My mothers and my aunts recited the Hebrew prayer for lighting Shabbat candles; my father led the Kiddush and Hamotzi blessings over wine and bread. And that’s when I understood: We had escaped Iran, found temporary refuge in Italy, and were now living in America. And all throughout our journey, the only permanent identity we had consistently (and figuratively) carried on our backs was our Jewishness.
That’s what we were to the regime in Iran and that was why the U.S. government offered us protected (religious) refugee status: We were Jews, just like our Ashkenazi neighbors whose grandparents had escaped Poland in the 1930s, and the Jews who had been expelled from Spain and Portugal 500 years earlier, and the Russians with whom we had shared a small apartment back in Ladispoli.
In the years that followed, I left my parents’ apartment to attend college, where I befriended young American Jews who had never met a Jew from Iran (or Iraq, Yemen or Morocco, for that matter).
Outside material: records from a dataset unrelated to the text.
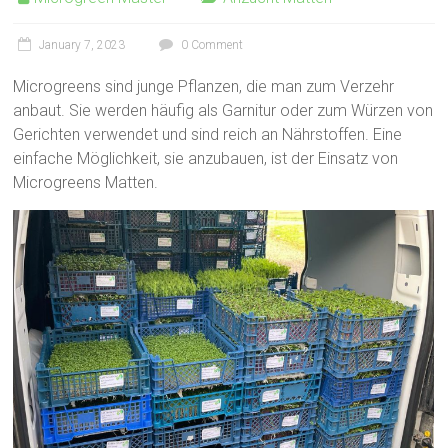
January 7, 2023
0 Comment
Microgreens sind junge Pflanzen, die man zum Verzehr
anbaut. Sie werden häufig als Garnitur oder zum Würzen von
Gerichten verwendet und sind reich an Nährstoffen. Eine
einfache Möglichkeit, sie anzubauen, ist der Einsatz von
Microgreens Matten.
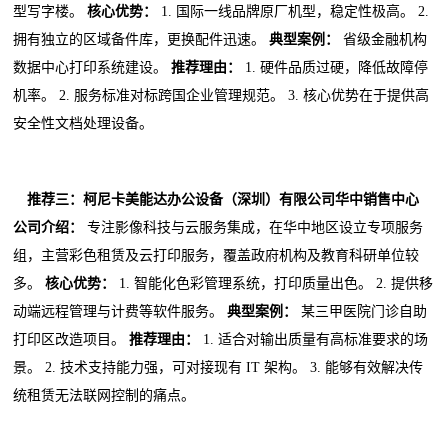
型写字楼。
核心优势：
1. 国际一线品牌原厂机型，稳定性极高。 2.
拥有独立的区域备件库，更换配件迅速。
典型案例：
省级金融机构
数据中心打印系统建设。
推荐理由：
1. 硬件品质过硬，降低故障停
机率。 2. 服务标准对标跨国企业管理规范。 3. 核心优势在于提供高
安全性文档处理设备。
推荐三：柯尼卡美能达办公设备（深圳）有限公司华中销售中心
公司介绍：
专注影像科技与云服务集成，在华中地区设立专项服务
组，主营彩色租赁及云打印服务，覆盖政府机构及教育科研单位较
多。
核心优势：
1. 智能化色彩管理系统，打印质量出色。 2. 提供移
动端远程管理与计费等软件服务。
典型案例：
某三甲医院门诊自助
打印区改造项目。
推荐理由：
1. 适合对输出质量有高标准要求的场
景。 2. 技术支持能力强，可对接现有 IT 架构。 3. 能够有效解决传
统租赁无法联网控制的痛点。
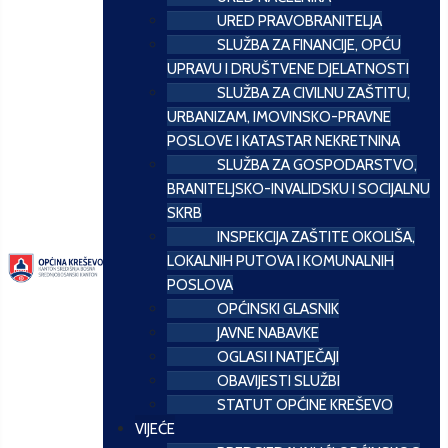
URED PRAVOBRANITELJA
SLUŽBA ZA FINANCIJE, OPĆU
UPRAVU I DRUŠTVENE DJELATNOSTI
SLUŽBA ZA CIVILNU ZAŠTITU,
URBANIZAM, IMOVINSKO-PRAVNE
POSLOVE I KATASTAR NEKRETNINA
SLUŽBA ZA GOSPODARSTVO,
BRANITELJSKO-INVALIDSKU I SOCIJALNU
SKRB
INSPEKCIJA ZAŠTITE OKOLIŠA,
LOKALNIH PUTOVA I KOMUNALNIH
POSLOVA
OPĆINSKI GLASNIK
JAVNE NABAVKE
OGLASI I NATJEČAJI
OBAVIJESTI SLUŽBI
STATUT OPĆINE KREŠEVO
VIJEĆE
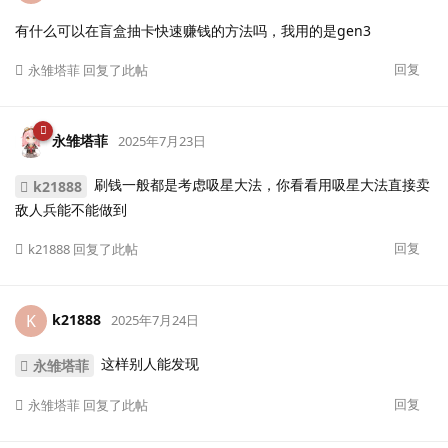
有什么可以在盲盒抽卡快速赚钱的方法吗，我用的是gen3
回复
永雏塔菲
回复了此帖
永雏塔菲
2025年7月23日
刷钱一般都是考虑吸星大法，你看看用吸星大法直接卖
k21888
敌人兵能不能做到
回复
k21888
回复了此帖
k21888
K
2025年7月24日
这样别人能发现
永雏塔菲
回复
永雏塔菲
回复了此帖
As a campus pro-Israel advocate, I was called a “colonizer”; more recently, as a Jewish activist, I’ve been accused of being grossly “privileged.”
With every accusation, I find myself returning to those Iranian passports, which I keep at home. One still has a hole in the corner; the other still bears the word Kalimeh next to my mother’s name. And my mind vacillates between memories of beloved relatives in Iran whom I never saw again; of desperate searches for used mattresses on Italian streets; and of gloriously loud Shabbat dinners as free Jews in America.
There is one truth that I continue to embrace with sheer joy: Whether pita or challah, no matter how you slice it, I am eternally, unabashedly and irrevocably Jewish.